Quanto à disputa específica com os peixes doces de Peniche e Nazaré, o STJ salienta que “em lugar de uma evocação dos ovos-moles de Aveiro”, são, simplesmente, uma representação da “relação das populações de duas localidades com o mar“.

Assim, conclui que “não há risco de associação entre as marcas” e que não foram lesados os direitos protegidos dos ovos-moles de Aveiro.

Note-se que os ovos-moles de Aveiro foram o primeiro produto de pastelaria portuguesa a receber a denominação IGP – Indicação Geográfica Protegida da União Europeia em 2009.

A APOMA tem um Caderno de Especificações que impõem regras para a produção e venda deste doce.

O Grupo Calé que comercializa os peixes doces de Nazaré e Peniche argumenta que “não existe qualquer confundibilidade, imitação ou evocação” dos ovos-moles de Aveiro nestes seus produtos.

“Em nada colidem com o valor económico e cultural dos ovos-moles de Aveiro, sendo distintos em tamanho, cor e sabor” e reproduzindo “produtos afamados nas regiões de Peniche e da Nazaré, como marca distintiva destas, não sendo as mesmas associadas à região de Aveiro”, aponta ainda o Grupo Calé citado pelo JN.

O carapau-doce, segundo o grupo, nasceu na Escola Profissional da Nazaré e foi registado em Janeiro de 2018.

Ovos-moles nasceram do “pecado” de uma freira

Os ovos-moles são mais antigos do que a própria cidade de Aveiro. A sua origem não é clara, mas acredita-se que data do século XVI.

A receita terá nascido das mãos de uma freira do antigo Mosteiro de Jesus, actual Museu de Aveiro, como se relata no site da Confeitaria Peixinho.

Esta confeitaria é considerada a casa de ovos-moles mais antiga de Aveiro, depois de ter sido fundada em 1856, e é um dos locais privilegiados para comprar o doce típico.

A lenda diz que, por causa da sua invenção gulosa, a freira foi castigada pela Madre Superiora. É que a receita terá nascido por estar farta de jejuar.

Para esconder o “pecado” feito de gemas de ovos e de açúcar, a freira envolveu os doces em hóstias.

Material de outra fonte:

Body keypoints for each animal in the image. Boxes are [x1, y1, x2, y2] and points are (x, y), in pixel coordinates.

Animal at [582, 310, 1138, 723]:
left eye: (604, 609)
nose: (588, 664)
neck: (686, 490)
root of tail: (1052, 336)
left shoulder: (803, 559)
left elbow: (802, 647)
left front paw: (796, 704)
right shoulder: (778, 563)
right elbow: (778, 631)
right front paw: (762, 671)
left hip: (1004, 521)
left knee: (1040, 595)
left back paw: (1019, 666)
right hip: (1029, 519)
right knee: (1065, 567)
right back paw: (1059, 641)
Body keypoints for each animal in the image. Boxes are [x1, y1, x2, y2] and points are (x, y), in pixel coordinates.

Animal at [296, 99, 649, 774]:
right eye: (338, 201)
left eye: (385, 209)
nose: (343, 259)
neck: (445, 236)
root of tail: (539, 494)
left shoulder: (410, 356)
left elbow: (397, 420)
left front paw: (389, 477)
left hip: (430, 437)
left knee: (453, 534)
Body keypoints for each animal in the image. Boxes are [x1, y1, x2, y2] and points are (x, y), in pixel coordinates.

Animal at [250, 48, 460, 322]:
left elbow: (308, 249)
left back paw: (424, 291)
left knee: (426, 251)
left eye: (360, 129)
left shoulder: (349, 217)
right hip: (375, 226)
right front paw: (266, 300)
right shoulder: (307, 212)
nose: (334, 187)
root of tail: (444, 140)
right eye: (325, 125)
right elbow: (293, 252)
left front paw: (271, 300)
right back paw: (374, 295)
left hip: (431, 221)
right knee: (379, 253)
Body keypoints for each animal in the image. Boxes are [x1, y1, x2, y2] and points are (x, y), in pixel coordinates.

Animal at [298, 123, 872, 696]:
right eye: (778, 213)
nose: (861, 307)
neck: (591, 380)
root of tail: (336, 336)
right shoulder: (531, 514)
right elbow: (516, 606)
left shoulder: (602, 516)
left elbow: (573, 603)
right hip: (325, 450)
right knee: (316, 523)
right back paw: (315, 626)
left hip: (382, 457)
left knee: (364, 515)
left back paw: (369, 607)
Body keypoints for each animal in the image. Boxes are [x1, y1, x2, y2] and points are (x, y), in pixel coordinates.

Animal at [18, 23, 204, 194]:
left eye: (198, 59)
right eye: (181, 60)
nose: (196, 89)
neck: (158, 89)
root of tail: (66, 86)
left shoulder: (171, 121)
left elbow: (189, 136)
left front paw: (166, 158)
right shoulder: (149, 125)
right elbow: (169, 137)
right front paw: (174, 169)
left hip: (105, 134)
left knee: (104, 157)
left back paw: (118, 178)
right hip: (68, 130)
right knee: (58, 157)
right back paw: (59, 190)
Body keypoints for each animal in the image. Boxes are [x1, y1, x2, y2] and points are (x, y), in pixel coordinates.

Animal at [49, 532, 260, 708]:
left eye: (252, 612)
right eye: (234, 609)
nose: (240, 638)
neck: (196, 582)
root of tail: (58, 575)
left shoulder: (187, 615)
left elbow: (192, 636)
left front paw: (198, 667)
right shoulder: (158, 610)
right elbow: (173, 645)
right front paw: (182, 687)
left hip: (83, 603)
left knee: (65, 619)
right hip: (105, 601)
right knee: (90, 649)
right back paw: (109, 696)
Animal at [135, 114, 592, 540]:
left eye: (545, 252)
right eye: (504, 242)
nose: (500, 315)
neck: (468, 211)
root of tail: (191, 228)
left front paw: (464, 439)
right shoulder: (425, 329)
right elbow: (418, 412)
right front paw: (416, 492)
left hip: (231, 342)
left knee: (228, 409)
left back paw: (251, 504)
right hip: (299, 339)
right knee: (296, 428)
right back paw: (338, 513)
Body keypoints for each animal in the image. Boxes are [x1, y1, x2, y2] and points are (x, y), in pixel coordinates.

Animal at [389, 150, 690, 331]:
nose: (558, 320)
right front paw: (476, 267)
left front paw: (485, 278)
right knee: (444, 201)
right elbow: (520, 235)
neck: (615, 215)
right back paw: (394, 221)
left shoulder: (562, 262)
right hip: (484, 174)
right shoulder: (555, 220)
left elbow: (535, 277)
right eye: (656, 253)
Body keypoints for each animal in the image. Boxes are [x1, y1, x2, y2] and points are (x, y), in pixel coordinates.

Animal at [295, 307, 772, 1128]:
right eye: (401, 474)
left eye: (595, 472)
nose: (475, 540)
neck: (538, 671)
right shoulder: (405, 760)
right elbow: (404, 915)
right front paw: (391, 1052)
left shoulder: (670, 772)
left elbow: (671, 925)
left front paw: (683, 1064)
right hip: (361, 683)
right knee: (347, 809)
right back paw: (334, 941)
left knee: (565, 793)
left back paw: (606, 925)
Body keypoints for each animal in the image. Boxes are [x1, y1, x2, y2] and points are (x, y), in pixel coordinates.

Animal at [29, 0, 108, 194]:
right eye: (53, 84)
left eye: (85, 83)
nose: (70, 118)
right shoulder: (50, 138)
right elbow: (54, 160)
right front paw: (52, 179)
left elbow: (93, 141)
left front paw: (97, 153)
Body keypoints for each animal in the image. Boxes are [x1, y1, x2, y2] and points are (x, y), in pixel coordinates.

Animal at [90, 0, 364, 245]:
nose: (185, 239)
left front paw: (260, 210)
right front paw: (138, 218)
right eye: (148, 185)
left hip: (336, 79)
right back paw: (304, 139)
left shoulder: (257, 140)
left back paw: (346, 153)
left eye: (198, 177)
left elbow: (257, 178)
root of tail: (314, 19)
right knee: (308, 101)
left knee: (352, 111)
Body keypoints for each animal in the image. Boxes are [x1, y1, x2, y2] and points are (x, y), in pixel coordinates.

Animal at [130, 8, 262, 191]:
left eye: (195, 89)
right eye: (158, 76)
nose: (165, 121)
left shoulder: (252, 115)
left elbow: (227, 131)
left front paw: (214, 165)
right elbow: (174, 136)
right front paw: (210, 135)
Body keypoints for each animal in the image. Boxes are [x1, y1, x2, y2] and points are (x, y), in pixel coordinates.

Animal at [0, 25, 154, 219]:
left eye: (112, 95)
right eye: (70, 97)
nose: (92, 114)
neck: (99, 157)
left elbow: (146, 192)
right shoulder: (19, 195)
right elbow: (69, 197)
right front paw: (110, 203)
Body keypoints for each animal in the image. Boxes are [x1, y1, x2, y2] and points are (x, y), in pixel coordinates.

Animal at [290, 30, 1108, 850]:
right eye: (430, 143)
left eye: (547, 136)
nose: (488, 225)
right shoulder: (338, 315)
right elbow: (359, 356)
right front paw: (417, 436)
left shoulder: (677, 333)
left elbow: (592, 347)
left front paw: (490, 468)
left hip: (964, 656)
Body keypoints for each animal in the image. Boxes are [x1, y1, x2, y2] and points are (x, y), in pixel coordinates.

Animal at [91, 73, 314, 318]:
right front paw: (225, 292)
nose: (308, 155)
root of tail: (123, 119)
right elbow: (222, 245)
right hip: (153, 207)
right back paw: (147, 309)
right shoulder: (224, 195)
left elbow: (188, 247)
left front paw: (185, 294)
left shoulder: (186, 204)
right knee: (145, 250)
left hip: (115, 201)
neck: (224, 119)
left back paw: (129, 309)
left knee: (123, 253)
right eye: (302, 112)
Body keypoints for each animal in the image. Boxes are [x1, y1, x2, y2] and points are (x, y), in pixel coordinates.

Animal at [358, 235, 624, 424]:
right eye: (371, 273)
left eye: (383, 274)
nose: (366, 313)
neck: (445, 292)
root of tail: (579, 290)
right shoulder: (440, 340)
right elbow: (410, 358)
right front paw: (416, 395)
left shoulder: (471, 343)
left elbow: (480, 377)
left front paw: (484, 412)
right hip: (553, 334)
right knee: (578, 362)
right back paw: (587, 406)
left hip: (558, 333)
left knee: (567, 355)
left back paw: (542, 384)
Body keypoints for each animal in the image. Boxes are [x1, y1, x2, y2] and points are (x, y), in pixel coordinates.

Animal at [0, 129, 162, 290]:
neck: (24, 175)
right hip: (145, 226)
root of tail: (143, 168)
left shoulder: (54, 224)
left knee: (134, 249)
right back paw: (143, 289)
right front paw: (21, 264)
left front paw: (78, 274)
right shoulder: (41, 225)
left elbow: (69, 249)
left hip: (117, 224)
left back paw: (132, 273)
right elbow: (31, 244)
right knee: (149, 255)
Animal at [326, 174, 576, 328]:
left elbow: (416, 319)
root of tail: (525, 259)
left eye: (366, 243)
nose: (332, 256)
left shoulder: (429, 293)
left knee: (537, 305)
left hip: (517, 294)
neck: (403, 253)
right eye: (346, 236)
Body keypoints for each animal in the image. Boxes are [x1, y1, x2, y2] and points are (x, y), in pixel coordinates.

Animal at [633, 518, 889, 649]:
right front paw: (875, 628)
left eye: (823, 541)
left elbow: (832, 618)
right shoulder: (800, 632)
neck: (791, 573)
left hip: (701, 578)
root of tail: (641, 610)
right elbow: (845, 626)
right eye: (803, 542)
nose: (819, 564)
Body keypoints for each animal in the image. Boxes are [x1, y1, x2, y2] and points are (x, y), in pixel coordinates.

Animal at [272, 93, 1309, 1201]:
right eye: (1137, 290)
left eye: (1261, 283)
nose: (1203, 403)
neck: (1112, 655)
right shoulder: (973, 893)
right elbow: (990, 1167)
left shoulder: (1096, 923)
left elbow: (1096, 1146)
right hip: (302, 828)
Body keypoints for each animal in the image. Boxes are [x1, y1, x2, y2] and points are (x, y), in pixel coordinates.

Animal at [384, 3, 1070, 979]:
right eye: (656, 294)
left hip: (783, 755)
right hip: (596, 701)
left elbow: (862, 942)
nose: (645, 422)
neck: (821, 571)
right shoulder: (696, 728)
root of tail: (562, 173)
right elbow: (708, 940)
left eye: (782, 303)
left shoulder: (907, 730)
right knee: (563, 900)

E assim terá nascido este doce conventual que, actualmente, se vende em formas que fazem referência ao mar, como pequenos peixes, búzios e conchas, ou pequenas barricas pintadas à mão.

O doce típico movimenta milhões de euros todos os anos e é um dos ex-libris de Aveiro. Em 2022, resultou em quase 10 milhões de euros de facturação para os 37 produtores certificados, segundo dados divulgados pela SIC.

Nesse ano, venderam-se mais de 400 toneladas de ovos-moles, o que constitui um recorde de fabrico e de vendas.